How can I tell if I am overdriving the amp or the speakers?


I have a Hegel H390 driving KEF Reference 5 speakers and when I play something loud, the upper midrange ( saxophone, electric guitar, piano ) start sounding sharp and annoying. The amp is 250 x 2 into 8 ohms, stable down to 2 ohms and the speakers are 90 dbs, 8 ohm, ( min 3.2 ) 50-400 watts. I’m pretty sure it’s not room acoustics, but.

Thanks.

JD

128x128curiousjim

It can also be the room, or speaker/room interactions by the way.  You can experiment with blankets and pillows.  Put some around the room and see if they change that aspect of your listening.  If they do, in a positive way, consider room treatment.

The walls are an obvious choice, but I've found that some of this hash lives on the floor between and behind the speakers.

Your first clue is the sound taking a nose dive.   Becoming hard, brittle, annoying, listener fatigue, etc.   The second clue is any warning LED on your amp.   The third is blown fuses.  Your amp may not be clipping but may be current starving at some frequencies during slewing, which would cause the "sharp" sounds you are hearing.  It is hard to say but you clearly have something going on that is not right.  Note that high capacitance speaker cables can also cause this effect.   Do you have a long run of speaker cable?

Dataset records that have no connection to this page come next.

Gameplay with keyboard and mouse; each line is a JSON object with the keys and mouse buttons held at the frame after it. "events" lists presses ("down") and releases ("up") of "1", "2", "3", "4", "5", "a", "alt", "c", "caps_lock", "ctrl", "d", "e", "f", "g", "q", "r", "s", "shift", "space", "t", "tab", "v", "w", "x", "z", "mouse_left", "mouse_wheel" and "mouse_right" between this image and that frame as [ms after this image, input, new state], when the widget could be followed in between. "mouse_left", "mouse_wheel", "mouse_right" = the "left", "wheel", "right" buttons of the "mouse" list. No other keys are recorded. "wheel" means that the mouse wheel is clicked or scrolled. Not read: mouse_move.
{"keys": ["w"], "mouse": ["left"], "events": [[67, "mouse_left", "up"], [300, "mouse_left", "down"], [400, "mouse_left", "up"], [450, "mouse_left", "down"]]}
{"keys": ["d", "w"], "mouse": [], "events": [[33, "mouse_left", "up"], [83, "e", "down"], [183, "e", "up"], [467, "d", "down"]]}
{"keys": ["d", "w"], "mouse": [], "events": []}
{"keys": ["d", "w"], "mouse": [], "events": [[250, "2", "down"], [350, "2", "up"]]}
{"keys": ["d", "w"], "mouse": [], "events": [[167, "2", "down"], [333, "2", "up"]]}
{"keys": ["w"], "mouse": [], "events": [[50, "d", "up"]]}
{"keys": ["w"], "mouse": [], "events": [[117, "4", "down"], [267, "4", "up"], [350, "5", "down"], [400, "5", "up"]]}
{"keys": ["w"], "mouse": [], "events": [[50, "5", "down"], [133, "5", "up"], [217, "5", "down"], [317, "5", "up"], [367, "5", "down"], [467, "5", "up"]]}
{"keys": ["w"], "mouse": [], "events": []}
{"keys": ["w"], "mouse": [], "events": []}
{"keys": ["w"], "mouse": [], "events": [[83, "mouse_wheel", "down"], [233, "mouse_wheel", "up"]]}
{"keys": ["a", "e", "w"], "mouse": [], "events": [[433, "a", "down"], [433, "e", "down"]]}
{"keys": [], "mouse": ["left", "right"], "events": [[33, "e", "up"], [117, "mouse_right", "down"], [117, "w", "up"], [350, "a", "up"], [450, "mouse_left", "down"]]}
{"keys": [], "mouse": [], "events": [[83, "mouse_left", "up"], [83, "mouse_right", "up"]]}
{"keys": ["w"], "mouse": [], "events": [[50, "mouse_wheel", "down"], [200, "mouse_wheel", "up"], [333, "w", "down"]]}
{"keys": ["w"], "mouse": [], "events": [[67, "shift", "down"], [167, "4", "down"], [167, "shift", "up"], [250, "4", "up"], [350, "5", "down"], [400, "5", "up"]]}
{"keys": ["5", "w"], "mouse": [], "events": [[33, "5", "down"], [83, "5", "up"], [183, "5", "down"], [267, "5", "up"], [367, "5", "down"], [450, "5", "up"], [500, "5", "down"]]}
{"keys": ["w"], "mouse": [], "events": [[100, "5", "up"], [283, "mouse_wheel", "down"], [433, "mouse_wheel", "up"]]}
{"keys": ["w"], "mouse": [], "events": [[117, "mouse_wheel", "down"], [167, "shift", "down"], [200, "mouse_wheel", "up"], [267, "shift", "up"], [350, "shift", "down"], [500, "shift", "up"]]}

start sounding sharp and annoying. 

That is your first warning. But you really should not be playing that loud. I always reduce the volume until I am at a still satisfying loudness and not overdriving the room, the equipment, or my ears. If you are running out of steam...you have to pay to play but 250 watts should really be able to do the job...however 500 wpc will do more. 

Please tell us your front end components and cabling on the front end. Also, give us an idea of speaker and listening positioning. Toe in etc… Thank you.

"The amp is 250 x 2 into 8 ohms," and the speakers are rated at 90?

I wouldn't think it would be the amp running out of power.  I would think the speakers are just trying to work to hard.  But I also think that the room acoustics suggestion has merit.  Back in the late '90s & early '00s, I was in the mode to be pretty much be playing my stuff to loud all the time (& the stuff I was using wasn't cheap stuff, either). I would be jamming out to ear bleed levels in the living room & thinking that I was at the cusp of clipping, but when I'd go out on the back porch to barbecue or whatever, everything sounded sweet & clear with no distortion.